DOCUMENT EXCERPT
----

I’m uploading potentially large files to a web server. Currently I’m doing this:
import urllib2
f = open('somelargefile.zip','rb')
request = urllib2.Request(url,f.read())
request.add_header("Content-Type", "application/zip")
response = urllib2.urlopen(request)
However, this reads the entire file’s contents into memory before posting it. How can I have it stream the file to the server?
Answers:
Thank you for visiting the Q&A section on Magenaut. Please note that all the answers may not help you solve the issue immediately. So please treat them as advisements. If you found the post helpful (or not), leave a comment & I’ll get back to you as soon as possible.
Method 1
Reading through the mailing list thread linked to by systempuntoout, I found a clue towards the solution.
The mmap module allows you to open file that acts like a string. Parts of the file are loaded into memory on demand.
Here’s the code I’m using now:
import urllib2
import mmap
# Open the file as a memory mapped string. Looks like a string, but
# actually accesses the file behind the scenes.

----

PROBLEMS TO SOLVE
- 1) Duplicate the part of the file upload thread between "request = urllib2.Request(url,f.read())" and "towards the solution.", inclusive.
- 2) In the file upload thread, list every function or method called in the code shown right after "Currently I'm doing this:".
- 3) Take the file upload thread further from the point where it stops.
The items that come after the file upload thread are separate material.

DATA ROWS
----

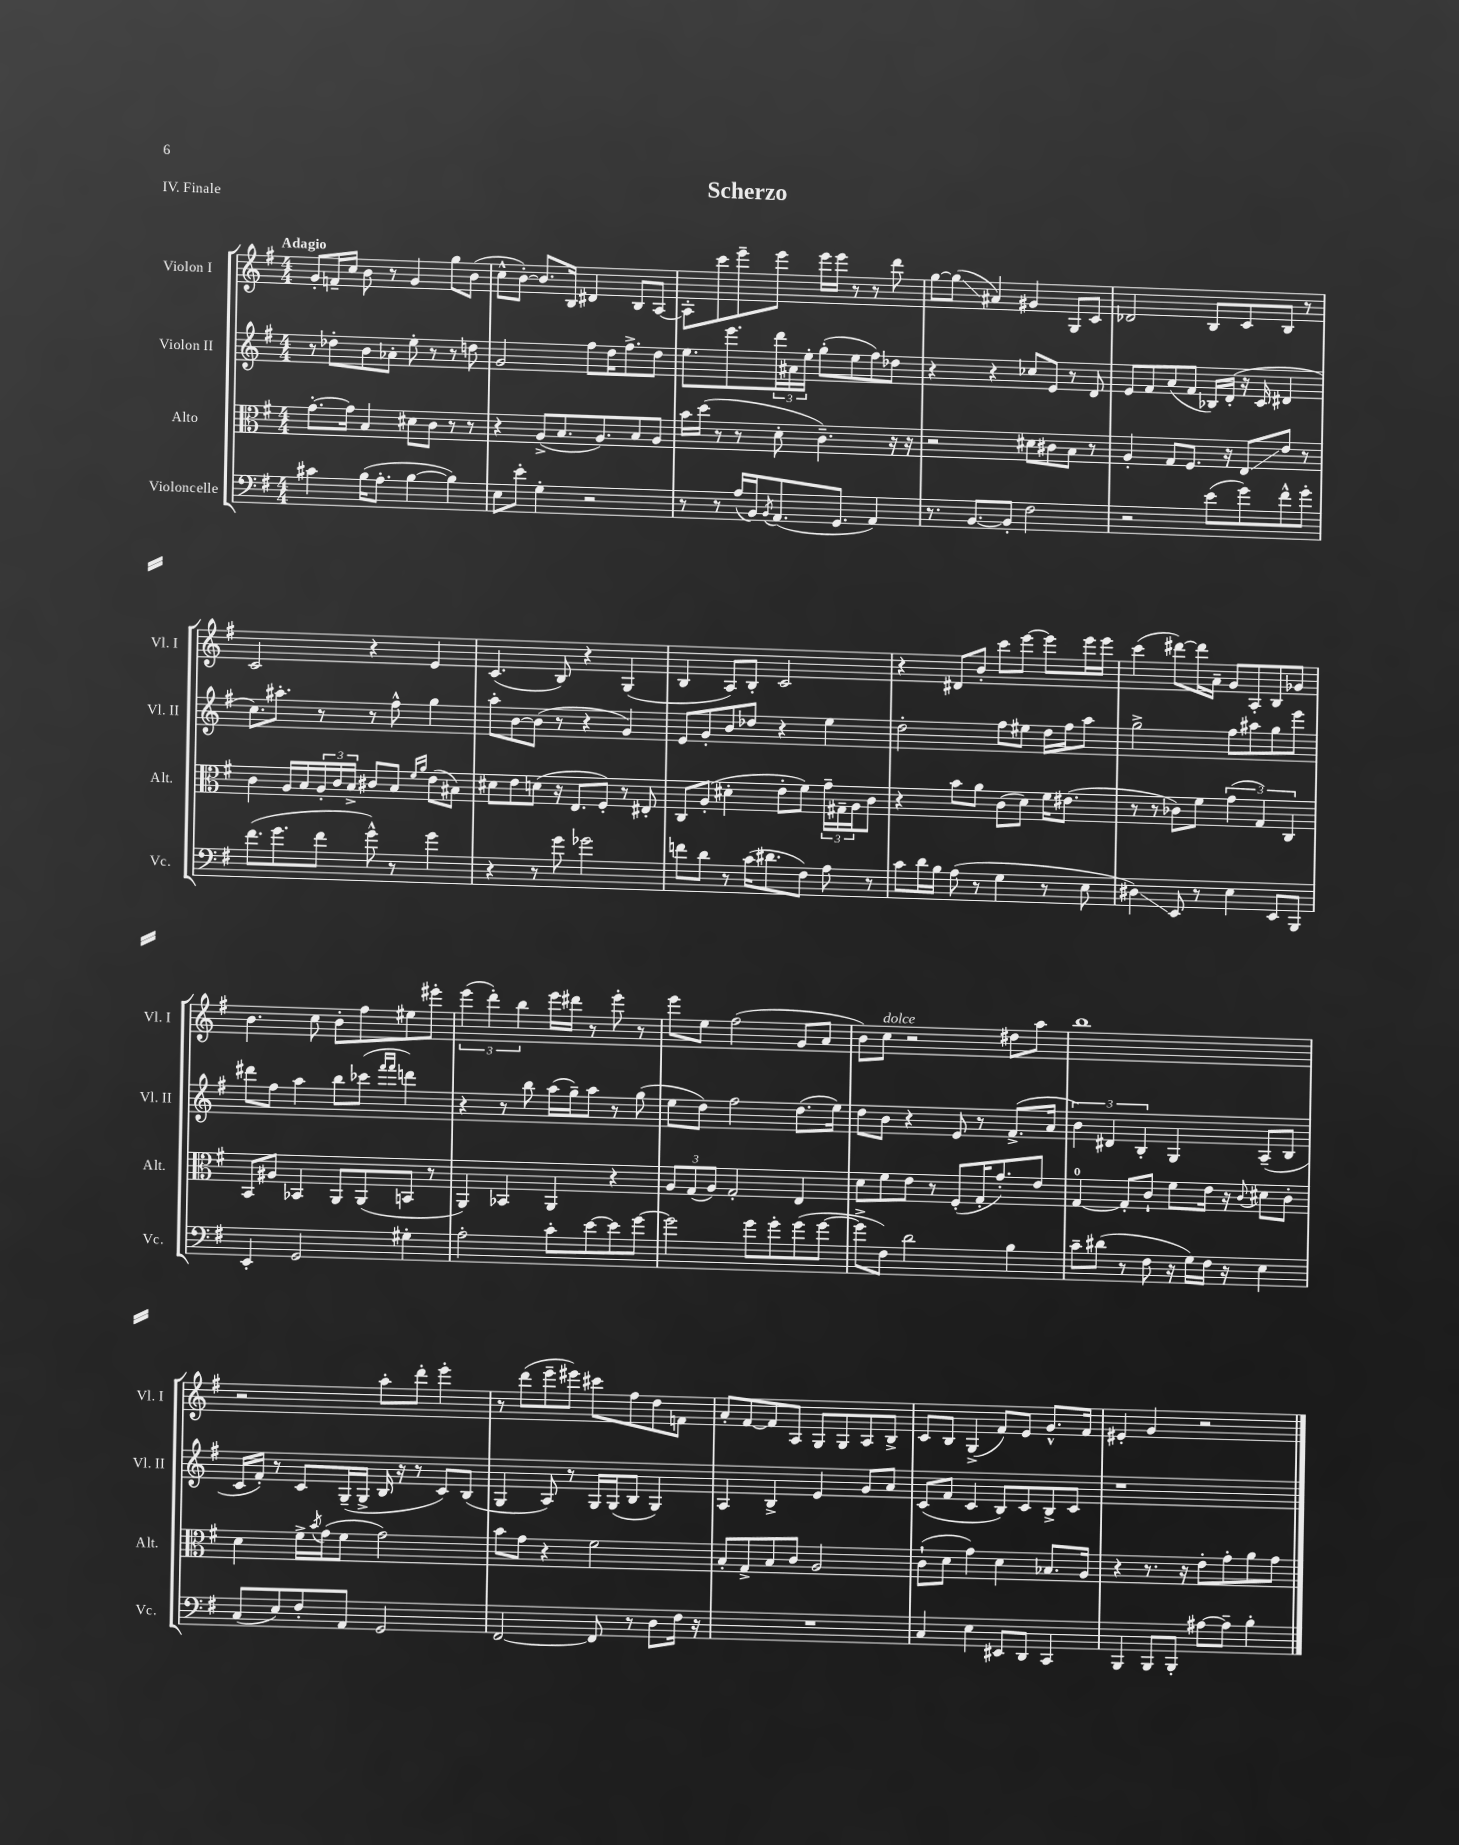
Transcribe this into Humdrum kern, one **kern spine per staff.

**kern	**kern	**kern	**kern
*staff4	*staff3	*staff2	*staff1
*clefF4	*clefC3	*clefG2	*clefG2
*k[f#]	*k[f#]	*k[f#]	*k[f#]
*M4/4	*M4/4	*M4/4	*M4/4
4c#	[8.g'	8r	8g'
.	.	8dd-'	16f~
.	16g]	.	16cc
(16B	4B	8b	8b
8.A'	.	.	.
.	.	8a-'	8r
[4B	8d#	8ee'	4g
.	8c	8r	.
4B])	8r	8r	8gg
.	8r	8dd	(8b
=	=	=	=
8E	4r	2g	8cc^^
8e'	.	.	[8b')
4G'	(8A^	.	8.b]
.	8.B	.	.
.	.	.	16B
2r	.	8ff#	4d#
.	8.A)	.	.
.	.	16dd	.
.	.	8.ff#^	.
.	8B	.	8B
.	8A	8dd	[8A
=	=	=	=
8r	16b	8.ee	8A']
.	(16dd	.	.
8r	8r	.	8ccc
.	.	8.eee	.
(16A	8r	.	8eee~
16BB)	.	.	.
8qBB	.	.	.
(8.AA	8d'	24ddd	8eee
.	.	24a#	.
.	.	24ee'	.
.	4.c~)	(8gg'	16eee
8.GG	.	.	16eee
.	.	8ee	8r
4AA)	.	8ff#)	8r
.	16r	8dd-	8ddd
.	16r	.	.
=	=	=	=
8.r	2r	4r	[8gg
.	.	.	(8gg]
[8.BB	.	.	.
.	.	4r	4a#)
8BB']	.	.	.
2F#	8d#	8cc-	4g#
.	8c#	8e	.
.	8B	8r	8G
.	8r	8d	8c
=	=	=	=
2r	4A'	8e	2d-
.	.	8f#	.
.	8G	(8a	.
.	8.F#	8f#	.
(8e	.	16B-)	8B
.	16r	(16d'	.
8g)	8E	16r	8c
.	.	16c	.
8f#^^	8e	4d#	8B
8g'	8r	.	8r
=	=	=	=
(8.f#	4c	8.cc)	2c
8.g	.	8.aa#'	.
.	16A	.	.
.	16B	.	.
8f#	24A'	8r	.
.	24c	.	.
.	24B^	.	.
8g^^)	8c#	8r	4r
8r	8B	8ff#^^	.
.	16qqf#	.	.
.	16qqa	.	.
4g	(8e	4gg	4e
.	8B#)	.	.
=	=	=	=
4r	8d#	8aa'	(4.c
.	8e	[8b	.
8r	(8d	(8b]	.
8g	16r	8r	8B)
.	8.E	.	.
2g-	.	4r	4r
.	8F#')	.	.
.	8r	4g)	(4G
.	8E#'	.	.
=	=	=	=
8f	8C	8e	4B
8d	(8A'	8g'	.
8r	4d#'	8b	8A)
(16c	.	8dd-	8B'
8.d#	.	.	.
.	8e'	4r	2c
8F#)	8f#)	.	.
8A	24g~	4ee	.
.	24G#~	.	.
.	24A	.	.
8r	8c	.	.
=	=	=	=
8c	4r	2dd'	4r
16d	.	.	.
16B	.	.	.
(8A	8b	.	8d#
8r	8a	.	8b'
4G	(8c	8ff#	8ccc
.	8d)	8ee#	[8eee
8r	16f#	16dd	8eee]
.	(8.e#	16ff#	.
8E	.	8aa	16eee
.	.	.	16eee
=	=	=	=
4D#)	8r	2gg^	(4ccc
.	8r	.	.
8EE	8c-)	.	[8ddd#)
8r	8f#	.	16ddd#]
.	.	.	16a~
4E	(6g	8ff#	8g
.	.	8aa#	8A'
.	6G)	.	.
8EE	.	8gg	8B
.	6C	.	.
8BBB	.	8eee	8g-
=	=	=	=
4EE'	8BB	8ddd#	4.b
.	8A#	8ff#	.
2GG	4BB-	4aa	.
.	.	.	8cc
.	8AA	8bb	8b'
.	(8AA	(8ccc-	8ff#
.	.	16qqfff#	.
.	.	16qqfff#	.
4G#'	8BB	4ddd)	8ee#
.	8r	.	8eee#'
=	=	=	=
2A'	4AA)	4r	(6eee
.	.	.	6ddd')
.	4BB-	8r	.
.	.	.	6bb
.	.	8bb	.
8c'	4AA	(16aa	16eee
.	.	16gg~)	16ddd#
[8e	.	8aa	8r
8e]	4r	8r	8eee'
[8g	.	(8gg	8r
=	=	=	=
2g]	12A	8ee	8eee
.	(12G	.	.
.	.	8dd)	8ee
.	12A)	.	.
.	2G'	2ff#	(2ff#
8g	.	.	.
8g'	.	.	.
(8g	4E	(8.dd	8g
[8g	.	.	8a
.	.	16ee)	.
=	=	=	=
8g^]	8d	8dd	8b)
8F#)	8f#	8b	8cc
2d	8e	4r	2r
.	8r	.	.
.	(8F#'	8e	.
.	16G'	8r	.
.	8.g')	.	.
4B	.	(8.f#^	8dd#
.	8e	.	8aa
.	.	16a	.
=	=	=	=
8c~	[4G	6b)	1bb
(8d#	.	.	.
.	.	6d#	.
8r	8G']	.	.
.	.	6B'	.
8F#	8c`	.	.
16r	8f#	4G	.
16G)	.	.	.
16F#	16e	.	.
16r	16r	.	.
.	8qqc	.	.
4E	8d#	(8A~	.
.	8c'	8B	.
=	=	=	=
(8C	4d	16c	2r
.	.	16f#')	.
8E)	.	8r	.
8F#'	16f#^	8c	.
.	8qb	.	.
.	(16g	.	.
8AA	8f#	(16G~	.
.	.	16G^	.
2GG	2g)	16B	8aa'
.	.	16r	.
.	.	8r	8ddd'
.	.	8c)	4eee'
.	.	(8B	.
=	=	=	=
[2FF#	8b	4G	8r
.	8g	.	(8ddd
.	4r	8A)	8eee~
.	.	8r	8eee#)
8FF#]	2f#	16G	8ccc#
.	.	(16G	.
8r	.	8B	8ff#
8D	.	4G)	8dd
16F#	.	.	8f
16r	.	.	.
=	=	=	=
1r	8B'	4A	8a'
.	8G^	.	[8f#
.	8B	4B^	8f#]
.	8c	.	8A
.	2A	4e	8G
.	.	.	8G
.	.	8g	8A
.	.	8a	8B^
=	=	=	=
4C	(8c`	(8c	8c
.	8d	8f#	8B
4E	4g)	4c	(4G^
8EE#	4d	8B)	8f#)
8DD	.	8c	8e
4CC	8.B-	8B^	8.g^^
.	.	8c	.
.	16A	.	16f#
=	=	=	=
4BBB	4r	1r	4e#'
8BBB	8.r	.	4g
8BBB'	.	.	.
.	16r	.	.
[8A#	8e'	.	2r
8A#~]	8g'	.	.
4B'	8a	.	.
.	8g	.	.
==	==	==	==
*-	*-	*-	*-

----

TASK-BY-TASK RESULTS
- 1)
request = urllib2.Request(url,f.read())
request.add_header("Content-Type", "application/zip")
response = urllib2.urlopen(request)
However, this reads the entire file’s contents into memory before posting it. How can I have it stream the file to the server?
Answers:
Thank you for visiting the Q&A section on Magenaut. Please note that all the answers may not help you solve the issue immediately. So please treat them as advisements. If you found the post helpful (or not), leave a comment & I’ll get back to you as soon as possible.
Method 1
Reading through the mailing list thread linked to by systempuntoout, I found a clue towards the solution.

- 2) open, urllib2.Request, f.read, request.add_header, urllib2.urlopen

- 3)
f = open('somelargefile.zip','rb')
mmapped_file_as_string = mmap.mmap(f.fileno(), 0, access=mmap.ACCESS_READ)
# Do the request
request = urllib2.Request(url, mmapped_file_as_string)
request.add_header("Content-Type", "application/zip")
response = urllib2.urlopen(request)
#close everything
mmapped_file_as_string.close()
f.close()
Method 2
Have you tried with Mechanize?
from mechanize import Browser
br = Browser()
br.open(url)
br.form.add_file(open('largefile.zip'), 'application/zip', 'largefile.zip')
br.submit()
or, if you don’t want to use multipart/form-data, check this old post.
It suggests two options:
1. Use mmap, Memory Mapped file object 2. Patch httplib.HTTPConnection.send
Method 3
The documentation doesn’t say you can do this, but the code in urllib2 (and httplib) accepts any object with a read() method as data. So using an open file seems to do the trick.
You’ll need to set the Content-Length header yourself. If it’s not set, urllib2 will call len() on the data, which file objects don’t support.
import os.path
import urllib2
data = open(filename, 'r')
headers = { 'Content-Length' : os.path.getsize(filename) }
response = urllib2.urlopen(url, data, headers)
This is the relevant code that handles the data you supply. It’s from the HTTPConnection class in httplib.py in Python 2.7:
def send(self, data):
"""Send `data' to the server."""
if self.sock is None:
if self.auto_open:
self.connect()
else:
raise NotConnected()
if self.debuglevel > 0:
print "send:", repr(data)
blocksize = 8192
if hasattr(data,'read') and not isinstance(data, array):
if self.debuglevel > 0: print "sendIng a read()able"
datablock = data.read(blocksize)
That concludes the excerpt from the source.